The trashing of the swords

Hilts, blades, all broken. Some blades snapped in half, others broken off at the hilt. Like the discarded hardware of some ferocious battle. Except they’re all plastic, or foam. And the fights have been mostly with trees. So we gathered them up and put them in the trash, to make way for the next rearming of the combatant, piecemeal or wholesale, as it may be.

The sticky wheel

Moral: never go to a Pinewood Derby with a car with a sticky wheel. I thought we could get away with it, after the epoxy spread to the wheel from where I had applied it to hold the axles on the wood. I turned it a few score times and applied powdered graphite to the axle and the tread in hopes of making it slippery enough that it would at least slide quickly. It came in 66th, dead last. It not only lost its three heats, it never got all the way to the finish line, but slowed and stopped about two-thirds of the way down the track. Next year, when Mr. B. is older and doesn’t have to rely on dumb old Dad, he should do better.

Weigh-in day

Have to get our Pinewood Derby racer weighed today and leave it with the race officials for tomorrow’s competition. We wound up using some tungsten putty, after all, gluing it to the bottom of the car with epoxy. That way, if we’re a little over the maximum of five ounces, we can shave some of the putty off. Something tells me we won’t be so lucky this year as last when we won third place. But we’ll see.

Curious ostrich

Or a hungry one. He stuck his head inside the car when Mr. B. and his Mom and Grandma toured Fossil Rim, southwest of Fort Worth, on Sunday.

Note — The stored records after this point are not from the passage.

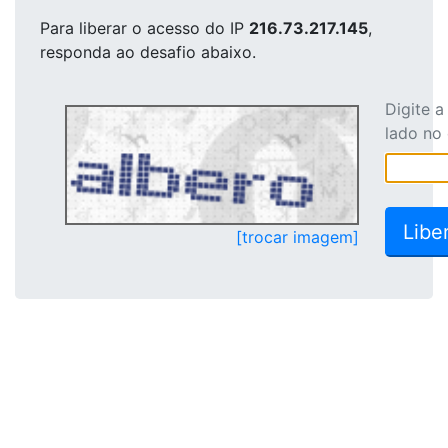
Para liberar o acesso
do IP
216.73.217.145
,
responda ao desafio abaixo.
Digite 
lado no
[trocar imagem]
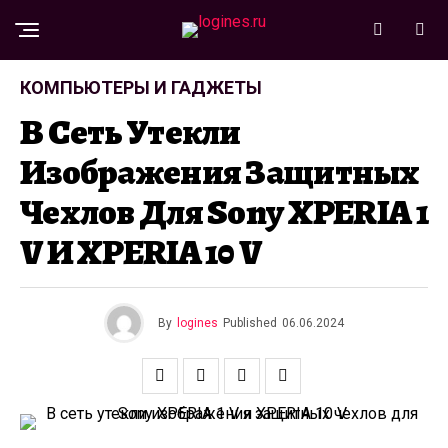
КОМПЬЮТЕРЫ И ГАДЖЕТЫ
В Сеть Утекли
Изображения Защитных
Чехлов Для Sony XPERIA 1
V И XPERIA 10 V
By
logines
Published
06.06.2024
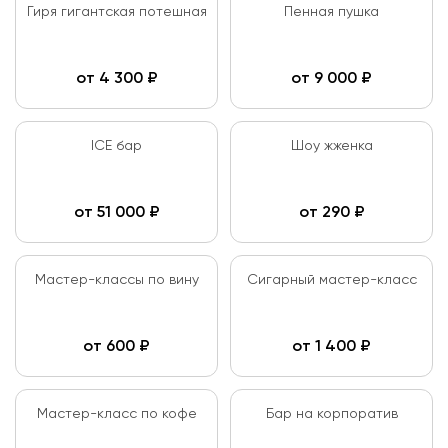
Гиря гигантская потешная
Пенная пушка
от
4 300
₽
от
9 000
₽
ICE бар
Шоу жженка
от
51 000
₽
от
290
₽
Мастер-классы по вину
Сигарный мастер-класс
от
600
₽
от
1 400
₽
Мастер-класс по кофе
Бар на корпоратив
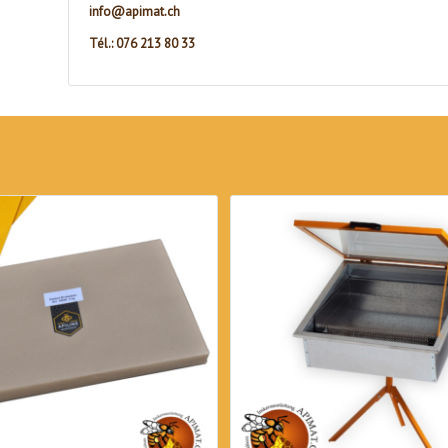
info@apimat.ch
Tél.: 076 213 80 33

It was such a surprise, they didn’t get a photograph of it.

Pinewood Derby

Last year, our first race, we got all complicated. Bought tungsten putty to stuff in drilled holes in the body, polished the nail-axles, sanded the plastic wheels, lubicated with powdered graphite. Even bought a scale to weigh the car. Then got to the official weigh-in and discovered it was too light. So used their hot glue gun and lead weights to bring it up to maximum allowed: five ounces. This year Mr. Boy did more of it by himself, including the polishing and sanding and picking out a decal body surface instead of using paint and clear nail polish to make it shine. Might still use the nail polish, but we blew off the tungsten. Going to wait until the weigh-in and use the free weights and remember to space them out on the car’s rear third, for fastest possible running. Last year Mr. B. took third place. This year?